Gott, ich kann nicht leugnen, dass mich der Kummer immer wieder einholt und mich zwingt, ihn zu beachten. Es gibt so viel zu betrauern, so vieles zu beklagen in dieser Welt, in meinem Leben und im Leben von Menschen, die ich liebe. Du zeigst mir immer wieder, dass ich dem Leid ins Auge sehen, es bei der Hand nehmen und alles mit ihm besprechen kann, weil mir dadurch gezeigt wird, was mir etwas bedeutet – was ich liebe. Es zeigt mir das, was ich nicht verlieren will.

Gott, ich finde es so schön, dass du mich in diesen sensiblen Bereich führst, wo ich die Traurigkeit als das sehen kann, was sie ist, und wo ich auch sehe, was in mir den Wunsch weckt, für das zu kämpfen, was ich liebe. Wir müssen das gemeinsam durchstehen, also tanze du mich doch bitte durch das hier hindurch. Lass uns an diesem Tag irgendwo etwas Licht finden. Führe mich dorthin, wo ich mich dir in meiner Trauer näher fühle, und erinnere mich daran, dass ich nie allein unterwegs bin. Wecke mich auf für den nächsten Schritt zur Freude, damit das, was eine bewusste Entscheidung ist, zu einer Boje wird, die mich einen Fluss der Freude entlangträgt.

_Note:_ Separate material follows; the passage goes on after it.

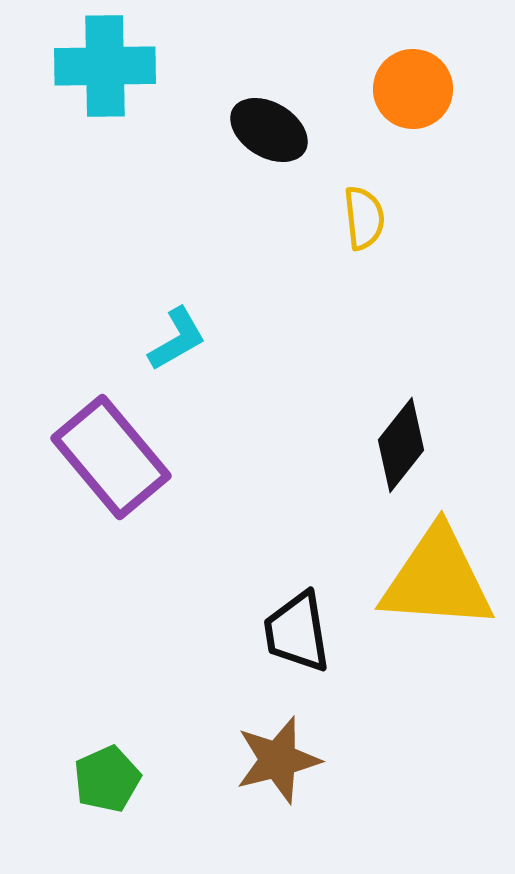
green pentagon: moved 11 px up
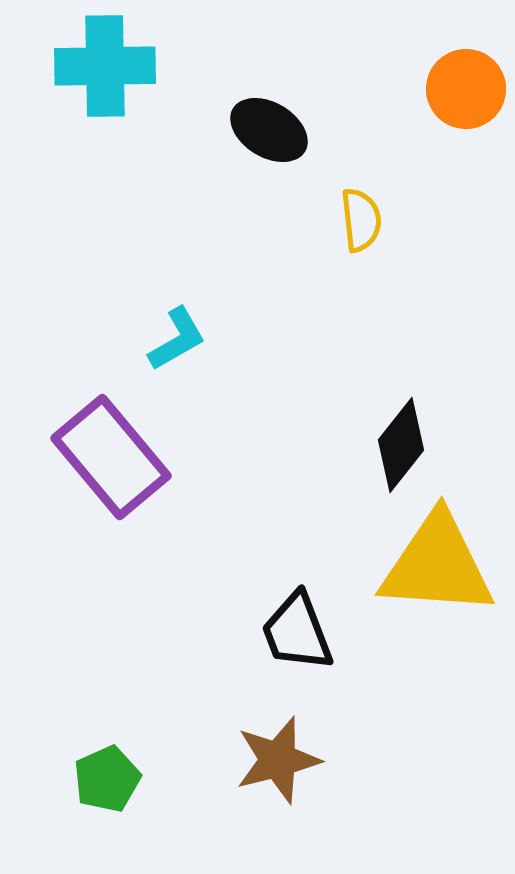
orange circle: moved 53 px right
yellow semicircle: moved 3 px left, 2 px down
yellow triangle: moved 14 px up
black trapezoid: rotated 12 degrees counterclockwise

Tanze mit mir, Gott. Zeige mir die Freuden in der alltäglichen Schönheit der Welt, die du geschaffen hast. Zeige, welche Freuden ich mit anderen teilen und welche Traurigkeiten ich lindern kann. Bitte erfülle mein Herz doch wieder mit Liebe zum Leben und zu anderen Menschen. Dort fängt es an, genau da, wo Freude und Kummer aufeinandertreffen. Amen.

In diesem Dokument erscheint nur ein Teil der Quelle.